Las palabras de Alfred, dulces a pesar de ser interrumpidas por sus gemidos de dolor, hicieron que Rebeca sintiera una mezcla de angustia y gratitud. Las lágrimas resbalaron por sus mejillas, pero por primera vez en mucho tiempo, sintió que no estaba sola en la batalla.
Rebeca rasgó un trozo de su ropa y lo presionó contra la herida de Alfred, con las manos temblorosas pero firmes. “Ya no hables más, te desangrarás”, le suplicó, su voz quebrándose de angustia. Sin embargo, Alfred, con un débil intento de sonrisa, respondió: “No me siento tan mal, pero Rebeca... sé que este no es precisamente el momento adecuado, pero... quiero disculparme”.
Las palabras de Alfred la tomaron completamente desprevenida. Se quedó inmóvil, sin poder creer lo que escuchaba. “¿Disculparte? Si soy yo la que siempre te mete en líos...”, dijo con incredulidad, tratando de contener sus lágrimas.

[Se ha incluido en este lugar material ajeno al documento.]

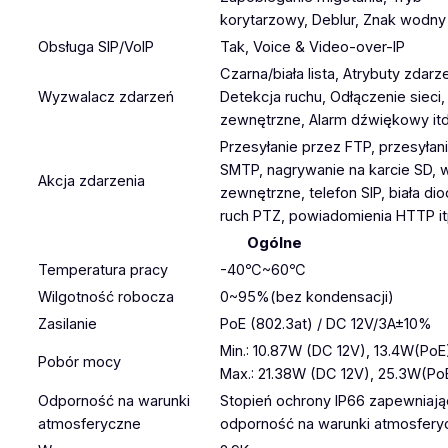
korytarzowy, Deblur, Znak wodny
Obsługa SIP/VoIP
Tak, Voice & Video-over-IP
Czarna/biała lista, Atrybuty zdarze
Wyzwalacz zdarzeń
Detekcja ruchu, Odłączenie sieci,
zewnętrzne, Alarm dźwiękowy itd
Przesyłanie przez FTP, przesyłan
SMTP, nagrywanie na karcie SD, 
Akcja zdarzenia
zewnętrzne, telefon SIP, biała dio
ruch PTZ, powiadomienia HTTP it
Ogólne
Temperatura pracy
-40℃~60℃
Wilgotność robocza
0~95%(bez kondensacji)
Zasilanie
PoE (802.3at) / DC 12V/3A±10%
Min.: 10.87W (DC 12V), 13.4W(PoE
Pobór mocy
Max.: 21.38W (DC 12V), 25.3W(Po
Odporność na warunki
Stopień ochrony IP66 zapewniają
atmosferyczne
odporność na warunki atmosfery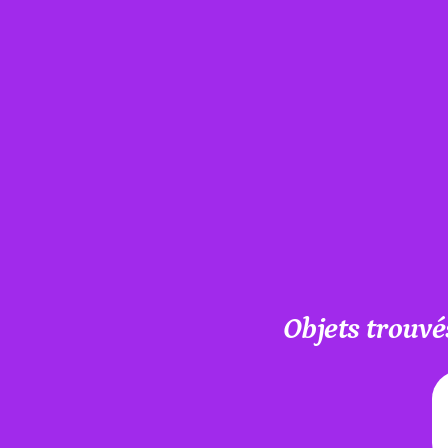
Objets trouvé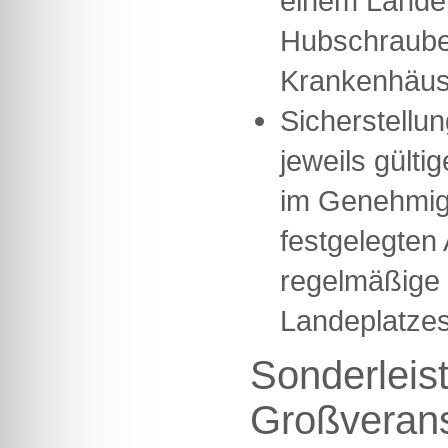
einem Landep
Hubschrauber
Krankenhäus
Sicherstellun
jeweils gülti
im Genehmig
festgelegten
regelmäßige 
Landeplatze
Sonderleis
Großverans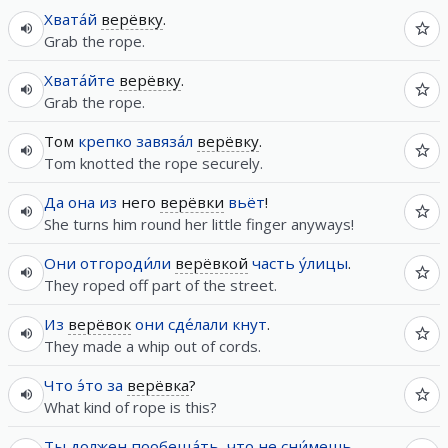
Хвата́й
верёвку
.
Grab the rope.
Хвата́йте
верёвку
.
Grab the rope.
Том
крепко
завяза́л
верёвку
.
Tom knotted the rope securely.
Да
она
из
него
верёвки
вьёт
!
She turns him round her little finger anyways!
Они
отгороди́ли
верёвкой
часть
у́лицы
.
They roped off part of the street.
Из
верёвок
они
сде́лали
кнут
.
They made a whip out of cords.
Что
э́то
за
верёвка
?
What kind of rope is this?
Ты
должен
пообеща́ть
,
что
не
сни́мешь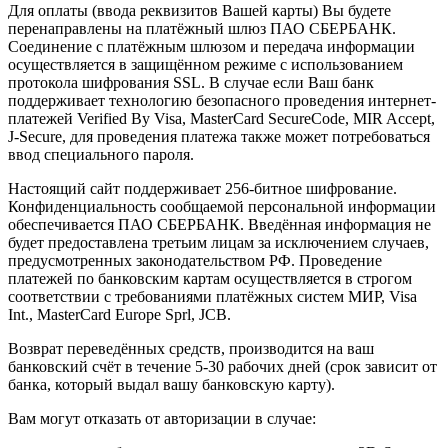
Для оплаты (ввода реквизитов Вашей карты) Вы будете
перенаправлены на платёжный шлюз ПАО СБЕРБАНК.
Соединение с платёжным шлюзом и передача информации
осуществляется в защищённом режиме с использованием
протокола шифрования SSL. В случае если Ваш банк
поддерживает технологию безопасного проведения интернет-
платежей Verified By Visa, MasterCard SecureCode, MIR Accept,
J-Secure, для проведения платежа также может потребоваться
ввод специального пароля.
Настоящий сайт поддерживает 256-битное шифрование.
Конфиденциальность сообщаемой персональной информации
обеспечивается ПАО СБЕРБАНК. Введённая информация не
будет предоставлена третьим лицам за исключением случаев,
предусмотренных законодательством РФ. Проведение
платежей по банковским картам осуществляется в строгом
соответствии с требованиями платёжных систем МИР, Visa
Int., MasterCard Europe Sprl, JCB.
Возврат переведённых средств, производится на ваш
банковский счёт в течение 5-30 рабочих дней (срок зависит от
банка, который выдал вашу банковскую карту).
Вам могут отказать от авторизации в случае: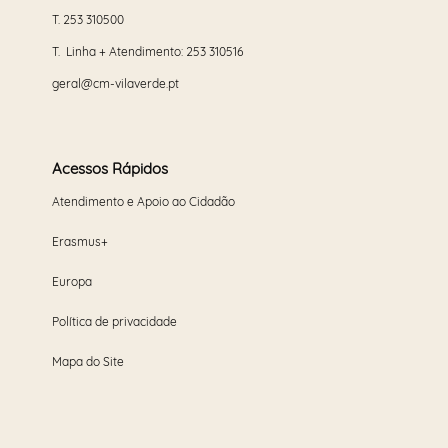
T.
253 310500
T. Linha + Atendimento:
253 310516
geral@cm-vilaverde.pt
Acessos Rápidos
Atendimento e Apoio ao Cidadão
Erasmus+
Europa
Política de privacidade
Mapa do Site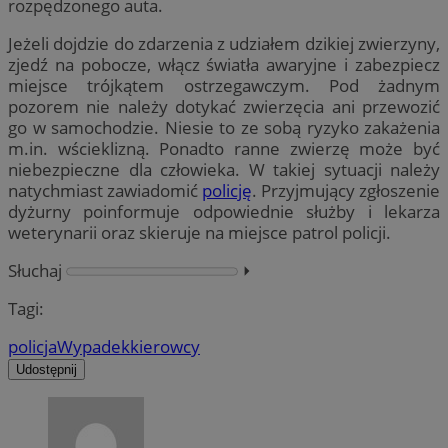
rozpędzonego auta.
Jeżeli dojdzie do zdarzenia z udziałem dzikiej zwierzyny,
zjedź na pobocze, włącz światła awaryjne i zabezpiecz
miejsce trójkątem ostrzegawczym. Pod żadnym
pozorem nie należy dotykać zwierzęcia ani przewozić
go w samochodzie. Niesie to ze sobą ryzyko zakażenia
m.in. wścieklizną. Ponadto ranne zwierzę może być
niebezpieczne dla człowieka. W takiej sytuacji należy
natychmiast zawiadomić
policję
. Przyjmujący zgłoszenie
dyżurny poinformuje odpowiednie służby i lekarza
weterynarii oraz skieruje na miejsce patrol policji.
Słuchaj
⏵︎
Tagi:
policja
Wypadek
kierowcy
Udostępnij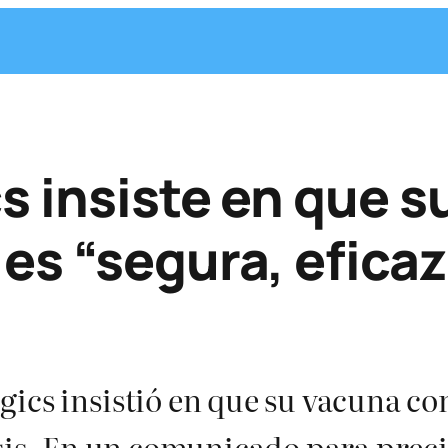
s insiste en que 
es “segura, eficaz
ics insistió en que su vacuna co
osis. En un comunicado para prec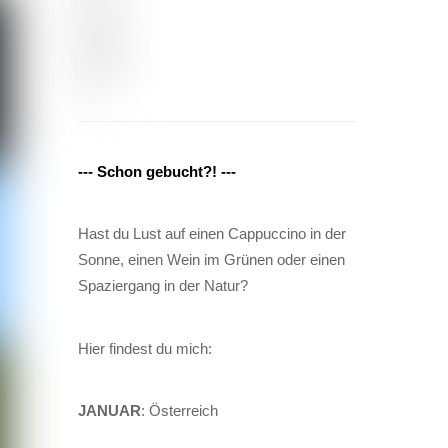
--- Schon gebucht?! ---
Hast du Lust auf einen Cappuccino in der
Sonne, einen Wein im Grünen oder einen
Spaziergang in der Natur?
Hier findest du mich:
JANUAR
: Österreich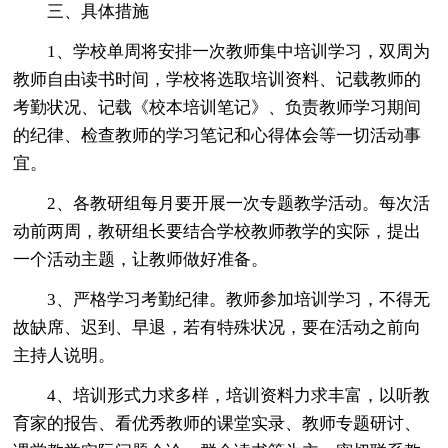
三、具体措施
1、学校单周将安排一次教师集中培训学习，双周为
教师自由读书时间，学校将选取培训资料、记载教师的
考勤状况、记载《校本培训笔记》、负责教师学习期间
的纪律、检查教师的学习笔记和心得体会等一切活动事
宜。
2、各教研组每月要开展一次专题教学活动。每次活
动前两周，教研组长要结合学校教师教学的实际，提出
一个活动主题，让教师做好准备。
3、严格学习考勤纪律。教师参加培训学习，不得无
故缺席、迟到、早退，若有特殊状况，要在活动之前向
主持人说明。
4、培训形式力求多样，培训资料力求丰富，以听教
育家的报告、看优秀教师的课堂实录、教师专题研讨、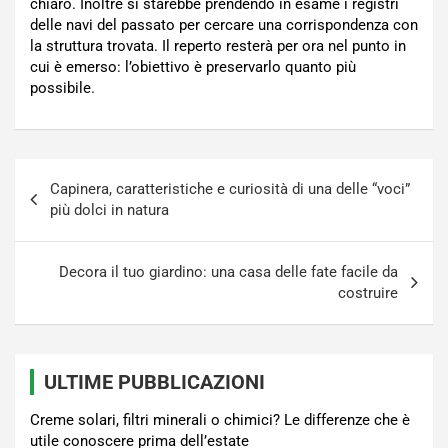
chiaro. Inoltre si starebbe prendendo in esame i registri
delle navi del passato per cercare una corrispondenza con
la struttura trovata. Il reperto resterà per ora nel punto in
cui è emerso: l’obiettivo è preservarlo quanto più
possibile.
Navigazione
Capinera, caratteristiche e curiosità di una delle “voci”
articoli
più dolci in natura
Decora il tuo giardino: una casa delle fate facile da
costruire
ULTIME PUBBLICAZIONI
Creme solari, filtri minerali o chimici? Le differenze che è
utile conoscere prima dell’estate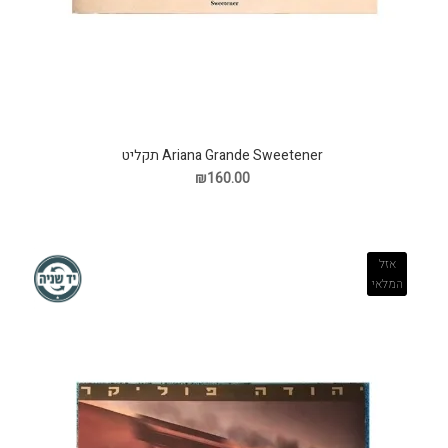
Ariana Grande Sweetener תקליט
₪160.00
אזל
המלאי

Alfred negó lentamente, con un suspiro doloroso. “No es así... Yo... lamento no haberte dado una oportunidad para explicarte aquella vez. Estaba en shock, y tenía... miedo”. Su voz, aunque débil, era audible, y Rebeca se inclinó para escuchar cada palabra, deseando que él no se esforzara demasiado.
“Pero me di cuenta de que no podía dejar de amarte, Rebeca. Al contrario, estaba dispuesto a aceptarte, solo que me tomó... mucho tiempo entenderlo. Lo siento por todo, por no haber estado a tu lado antes”, confesó, su mirada cargada de una sinceridad que la atravesó como un rayo.
Las lágrimas de Rebeca brotaron con más fuerza, pero esta vez no por el dolor de la situación, sino por la mezcla de alivio y amor que sentía. “Por favor, deja de llorar. No me gusta verte así”, murmuró Alfred, con un esfuerzo que le arrancó un gemido de dolor.